Charles Darwin's book, "The Origin of Species by means of Natural Selection" failed to establish the origin of species. Natural selection could possibly select between two species, but could never originate life. The First Law of Thermodynamics is the law of conservation of energy. In physics and chemistry energy can not be created or destroyed, it can only be transferred. The universe could not create itself, it must have been created.
The Second Law of Thermodynamics is the principle of entropy, in which energy available for useful work tends to decrease. The organized complexity of a structured system tends to become disorganized as entropy increases. The progressive theory of evolution appears to be in conflict with the principal that entropy can never decrease or become more complex. It is argued that the earth is an open system and the sun supplies the earth with enough energy to offset the loss of energy due to entropy. However, energy alone cannot increase complexity. A mechanism is required to transform energy into complexity. The materialistic view of the origin of life must explain the origin of optically pure isomers required for life. There is no entropy gradient between the levo and dextro isomers. Living cells need information or design. Unassisted organic chemistry is not capable of separating isomers into to optical purity necessary for life, without information stored in DNA.

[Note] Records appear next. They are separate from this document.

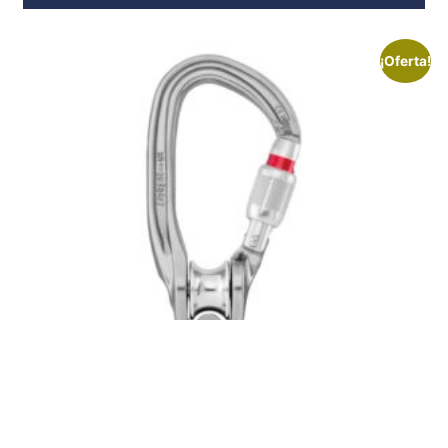
¡Oferta!
Polea mosquetón ROLLCLIP Z SL (PETZL)
Inicia sesión para ver el precio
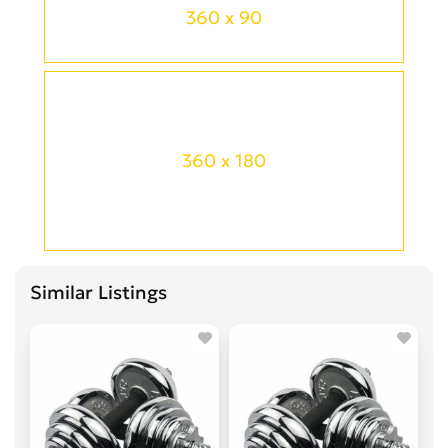
360 x 90
360 x 180
Similar Listings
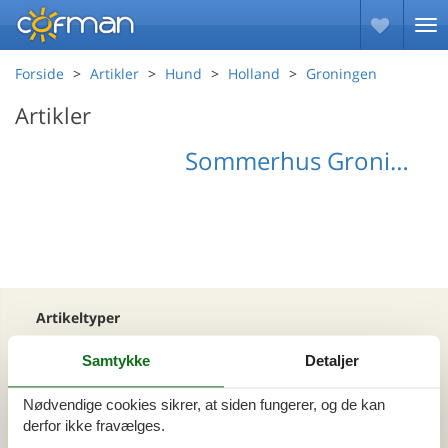
Forside
Artikler
Hund
Holland
Groningen
Artikler
Sommerhus Groningen med hund
Artikeltyper
Alle
Samtykke
Detaljer
Din Cofman ferie
Nødvendige cookies sikrer, at siden fungerer, og de kan
Område
derfor ikke fravælges.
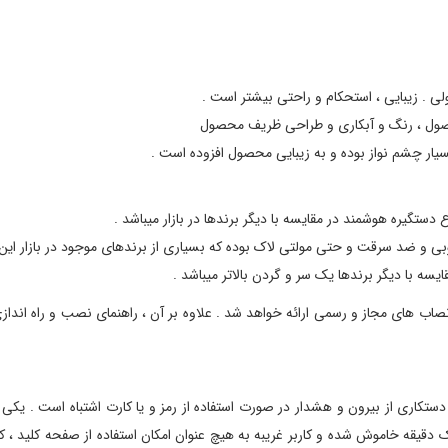
لی . زیبایی ، استحکام و راحتی بیشتر است .
محصول ، رنگ و آبکاری و طراحی ظریف محصول
ر چشم نواز بوده و به زیبایی محصول افزوده است .
 و ضد سرقت و حتی مولتی لاک بوده که بسیاری از برندهای موجود در بازار این قا
 های مجاز و رسمی ارائه خواهد شد . علاوه بر آن ، راهنمای نصب و راه اندازی
دقیقه خاموش شده و کاربر غریبه به هیچ عنوان امکان استفاده از صفحه کلید ، کارت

It is argued that entropy does not apply to living systems, because a seed can grow into a tree. However, the growth process is an outworking of the structure of the germ cell, which has within itself the encoded "information" necessary to assimilate incoming chemicals and gradually build upon itself a structure like that of the parent organism. This is not increasing complexity contrary to entropy. Evolutionists cannot show the origin of the first parent. There are no known examples of a mutation adding complexity or one species transforming to another species, only variations within species.